- **Tasks to perform**
#1 Copy the passage of the tidymodels threshold question starting at "library(tidymodels)" and ending at "x1, x2 = x2)".
#2 Summarize the tidymodels threshold question in two sentences.
#3 Answer these questions about the tidymodels threshold question, one per line:
(a) What is the default threshold that the poster wants to change?
(b) What value is assigned to n in the example with simulated data?
(c) Which two libraries does the example load?

- **Exercise text**
__________________________________________________

-
Is there any way I can specify in {parsnip}/{yardstick} ({tidymodels} for short), in a standard two-class classification model flow, I want to predict a class using a threshold on score ("probability") different from the 0.5 default?
-
Is there a way to incorporate this decision into the training flow? I.e. learn the best threshold from the the test ROC (the thresh that would maximize the AUC)
Note: I know how to do this manually, I'm asking about a parameter which allows this seamlessly in the flow
Example with simulated data:
library(tidyverse)
library(tidymodels)
n <- 10000
x1 <- runif(n)
x2 <- runif(n)
t <- 1 + 2 * x1 + 3 * x2
y <- rbinom(n, 1, 1 / (1 + exp(-t)))
my_data <- tibble(y = factor(y), x1 = x1, x2 = x2)

__________________________________________________

- **Recorded data**
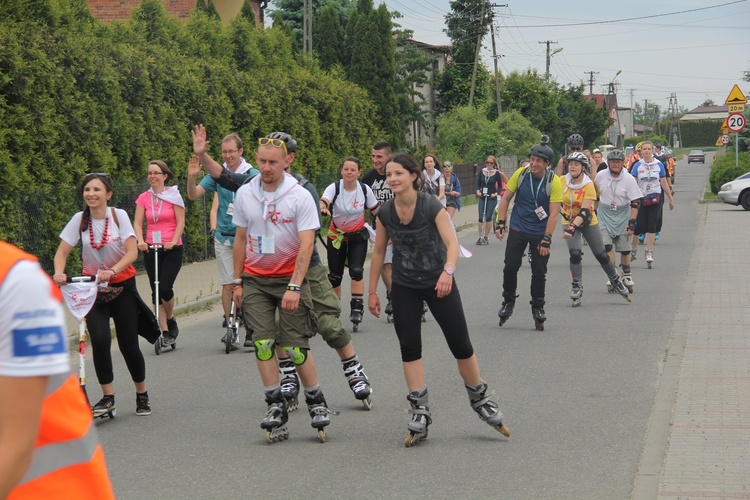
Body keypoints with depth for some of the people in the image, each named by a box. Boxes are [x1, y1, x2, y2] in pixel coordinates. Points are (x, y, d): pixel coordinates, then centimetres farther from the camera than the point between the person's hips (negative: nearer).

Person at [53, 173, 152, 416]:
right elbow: (62, 252, -6)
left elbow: (132, 252, -16)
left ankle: (142, 395, 21)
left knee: (128, 344, 0)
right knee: (99, 340, -18)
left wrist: (112, 271, -32)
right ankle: (107, 397, -8)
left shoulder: (119, 215, -9)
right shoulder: (80, 220, -5)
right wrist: (59, 272, -27)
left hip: (122, 285, -1)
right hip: (92, 287, 1)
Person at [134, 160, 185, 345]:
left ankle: (171, 319, 13)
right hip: (151, 248, 3)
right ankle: (165, 331, 10)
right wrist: (140, 241, -15)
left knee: (165, 287, -15)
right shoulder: (144, 198, 5)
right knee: (156, 291, 3)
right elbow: (137, 222, 2)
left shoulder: (174, 195, -2)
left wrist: (173, 241, -17)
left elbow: (181, 222, -4)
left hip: (172, 249, -3)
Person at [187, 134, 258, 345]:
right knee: (227, 285, 5)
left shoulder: (252, 175, -5)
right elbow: (193, 195, -1)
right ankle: (229, 327, 13)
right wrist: (191, 177, -20)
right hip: (223, 237, 3)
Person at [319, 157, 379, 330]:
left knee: (356, 270, -19)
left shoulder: (365, 189, -12)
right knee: (334, 275, 3)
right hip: (336, 236, 0)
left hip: (358, 236, 0)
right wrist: (322, 208, -60)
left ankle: (357, 307, -15)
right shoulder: (334, 188, -17)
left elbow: (377, 212, -1)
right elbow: (323, 201, -37)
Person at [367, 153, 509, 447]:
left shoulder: (432, 207, -18)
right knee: (409, 347, -5)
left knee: (461, 345, -1)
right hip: (404, 288, 3)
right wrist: (372, 291, 7)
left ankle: (480, 400, 19)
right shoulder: (385, 213, -6)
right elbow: (378, 252, 5)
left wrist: (448, 271, -47)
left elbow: (451, 242, -28)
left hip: (438, 284, -3)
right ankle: (420, 412, 0)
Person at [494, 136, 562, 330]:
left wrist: (546, 239, -17)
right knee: (510, 267, 0)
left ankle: (538, 307, 18)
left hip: (540, 233, -2)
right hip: (518, 230, 2)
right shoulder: (520, 174, -7)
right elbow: (506, 198, 4)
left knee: (539, 272, 2)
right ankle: (508, 302, 20)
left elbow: (554, 212, -14)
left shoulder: (554, 181, -14)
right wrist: (500, 223, -1)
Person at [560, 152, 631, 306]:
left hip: (588, 222, -2)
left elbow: (584, 211, -26)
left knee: (601, 255, 2)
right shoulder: (562, 181, -10)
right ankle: (577, 287, -2)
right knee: (575, 253, -17)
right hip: (569, 222, 2)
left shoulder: (589, 185, -19)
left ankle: (615, 281, 26)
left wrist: (573, 228, -37)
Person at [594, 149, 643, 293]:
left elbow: (634, 203, -11)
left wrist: (632, 223, -18)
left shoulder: (628, 179, -12)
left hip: (622, 217, -1)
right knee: (607, 246, -14)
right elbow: (595, 194, 15)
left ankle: (626, 275, 22)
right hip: (604, 216, 1)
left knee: (624, 248, 3)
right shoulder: (601, 176, -4)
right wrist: (593, 211, 21)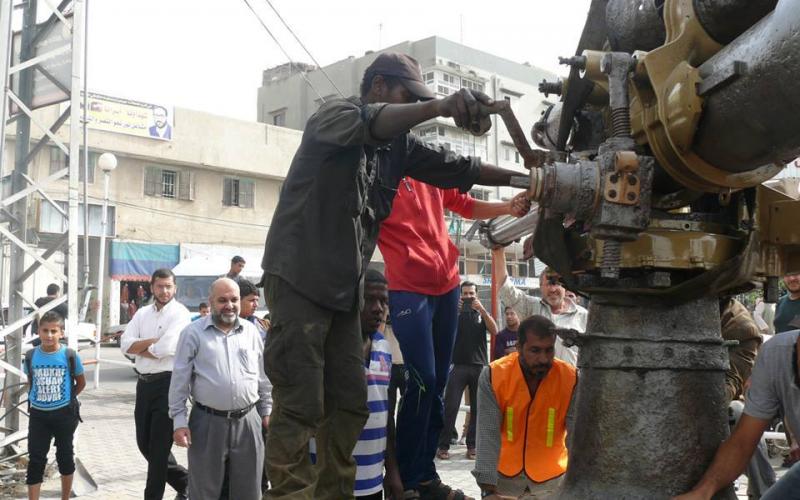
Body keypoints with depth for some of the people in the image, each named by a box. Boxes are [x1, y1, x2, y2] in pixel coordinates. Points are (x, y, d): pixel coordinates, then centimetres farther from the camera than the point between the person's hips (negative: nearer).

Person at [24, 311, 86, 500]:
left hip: (64, 414, -1)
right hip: (38, 415, 1)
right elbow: (30, 382, 13)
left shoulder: (70, 356, -10)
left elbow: (81, 383, 4)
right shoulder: (31, 356, -4)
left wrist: (67, 399, 2)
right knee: (35, 460, 0)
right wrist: (38, 399, 3)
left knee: (65, 456, 13)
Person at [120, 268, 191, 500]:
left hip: (167, 383, -7)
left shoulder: (180, 314, -9)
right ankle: (184, 481, 31)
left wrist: (139, 348, -4)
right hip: (144, 383, 7)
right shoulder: (142, 313, 11)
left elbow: (165, 349, -21)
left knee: (159, 446, 1)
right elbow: (125, 344, 0)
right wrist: (152, 341, -13)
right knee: (144, 443, 14)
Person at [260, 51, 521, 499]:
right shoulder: (334, 116, -7)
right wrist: (440, 106, -45)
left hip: (345, 287, 8)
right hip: (299, 278, -8)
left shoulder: (399, 144, 14)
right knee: (301, 407, -9)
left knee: (350, 403, 8)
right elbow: (368, 123, -30)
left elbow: (456, 169, 12)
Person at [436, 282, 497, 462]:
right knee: (450, 407, -7)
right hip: (458, 366, -2)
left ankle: (472, 446, 9)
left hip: (479, 366, 2)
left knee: (477, 408, 2)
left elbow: (494, 331, -4)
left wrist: (482, 310, -15)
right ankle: (443, 445, -4)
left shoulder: (482, 313, 13)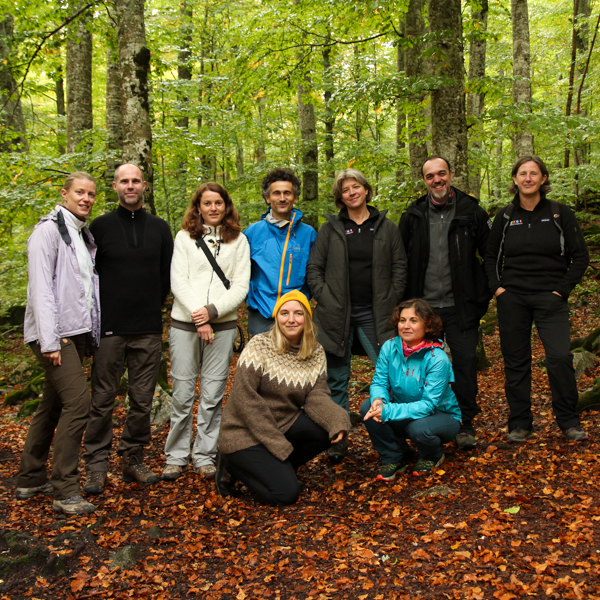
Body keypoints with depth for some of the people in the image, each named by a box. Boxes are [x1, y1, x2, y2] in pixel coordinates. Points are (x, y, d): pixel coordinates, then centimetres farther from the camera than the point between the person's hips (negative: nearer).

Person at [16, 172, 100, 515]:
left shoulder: (86, 237, 19)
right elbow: (41, 287, -14)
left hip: (77, 333, 9)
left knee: (52, 406, 13)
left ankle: (31, 480, 24)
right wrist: (49, 340, -19)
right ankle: (65, 491, -10)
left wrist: (92, 334, 12)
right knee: (78, 401, -16)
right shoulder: (49, 231, -6)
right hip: (55, 334, -9)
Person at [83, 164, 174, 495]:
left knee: (142, 401, 7)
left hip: (148, 330, 2)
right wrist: (102, 312, 2)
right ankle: (97, 465, 12)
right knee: (102, 400, 2)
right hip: (109, 328, -2)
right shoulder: (100, 226, 3)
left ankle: (133, 460, 20)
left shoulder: (159, 228, 10)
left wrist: (152, 309, 8)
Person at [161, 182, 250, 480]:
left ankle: (205, 456, 13)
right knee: (182, 393, 1)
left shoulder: (238, 240, 10)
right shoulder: (185, 237, 8)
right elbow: (178, 281, 1)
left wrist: (212, 311, -10)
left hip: (222, 325, 1)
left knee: (212, 395, 2)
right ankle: (176, 456, 13)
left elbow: (241, 286, 3)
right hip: (184, 323, 0)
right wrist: (198, 316, -10)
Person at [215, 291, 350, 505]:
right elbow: (245, 398, -19)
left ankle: (278, 468, 2)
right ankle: (234, 465, 6)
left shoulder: (316, 353, 2)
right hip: (246, 434, -6)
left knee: (328, 430, -19)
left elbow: (316, 396, -8)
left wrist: (337, 421, -30)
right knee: (286, 493, -18)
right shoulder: (259, 346, -15)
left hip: (285, 426, 6)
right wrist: (277, 443, -20)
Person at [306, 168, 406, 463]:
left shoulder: (386, 227, 8)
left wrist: (390, 302, 0)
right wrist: (325, 300, -6)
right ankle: (338, 438, 17)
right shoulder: (330, 228, 7)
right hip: (337, 315, 0)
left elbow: (400, 267, 9)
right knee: (337, 379, 5)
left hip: (373, 314, 0)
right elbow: (314, 268, 5)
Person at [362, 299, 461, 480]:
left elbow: (428, 405, -28)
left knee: (418, 428, -37)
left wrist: (388, 411, -36)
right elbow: (379, 382, -6)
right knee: (368, 407, -21)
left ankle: (432, 457, 2)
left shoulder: (437, 359, -25)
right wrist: (378, 399, -31)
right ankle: (393, 458, 1)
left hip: (441, 416, -4)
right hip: (404, 413, 4)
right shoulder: (390, 347, -11)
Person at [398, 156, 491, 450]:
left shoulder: (471, 212, 1)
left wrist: (481, 293, 2)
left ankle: (465, 423, 13)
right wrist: (406, 300, 7)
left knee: (465, 361, -1)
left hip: (460, 305, -1)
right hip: (423, 305, 2)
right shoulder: (413, 216, 5)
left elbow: (491, 255, 7)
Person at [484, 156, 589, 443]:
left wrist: (562, 289, -6)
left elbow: (581, 256, 3)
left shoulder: (560, 214, 2)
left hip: (549, 298, -2)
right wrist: (496, 286, 3)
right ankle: (519, 424, 16)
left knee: (560, 357, -14)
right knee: (516, 361, 4)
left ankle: (568, 422, 4)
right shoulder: (505, 216, 8)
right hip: (512, 298, 2)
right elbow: (491, 256, 17)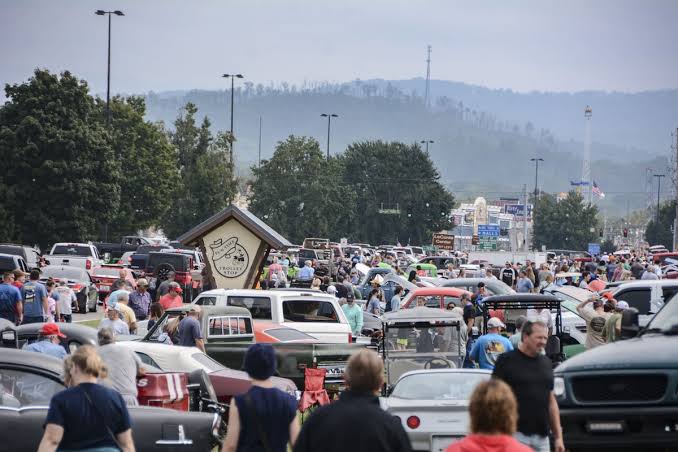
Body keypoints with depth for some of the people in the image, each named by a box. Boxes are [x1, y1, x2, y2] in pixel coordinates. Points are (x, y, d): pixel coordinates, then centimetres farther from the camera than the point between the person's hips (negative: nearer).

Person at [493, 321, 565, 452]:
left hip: (542, 437, 6)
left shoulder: (546, 363, 14)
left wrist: (558, 436, 13)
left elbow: (551, 401, 18)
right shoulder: (507, 361, -4)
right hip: (515, 435, -6)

__________________________________________________

- **Answers to the problems**
#1
library(tidymodels)
n <- 10000
x1 <- runif(n)
x2 <- runif(n)
t <- 1 + 2 * x1 + 3 * x2
y <- rbinom(n, 1, 1 / (1 + exp(-t)))
my_data <- tibble(y = factor(y), x1 = x1, x2 = x2)

#2 The poster asks whether {tidymodels} can predict a class in a standard two-class classification model flow using a score threshold other than the 0.5 default. They also ask whether the training flow can learn the best threshold from the test ROC, and they note that they already know how to do this manually and want a parameter that does it seamlessly in the flow.

#3
(a) 0.5
(b) 10000
(c) tidyverse and tidymodels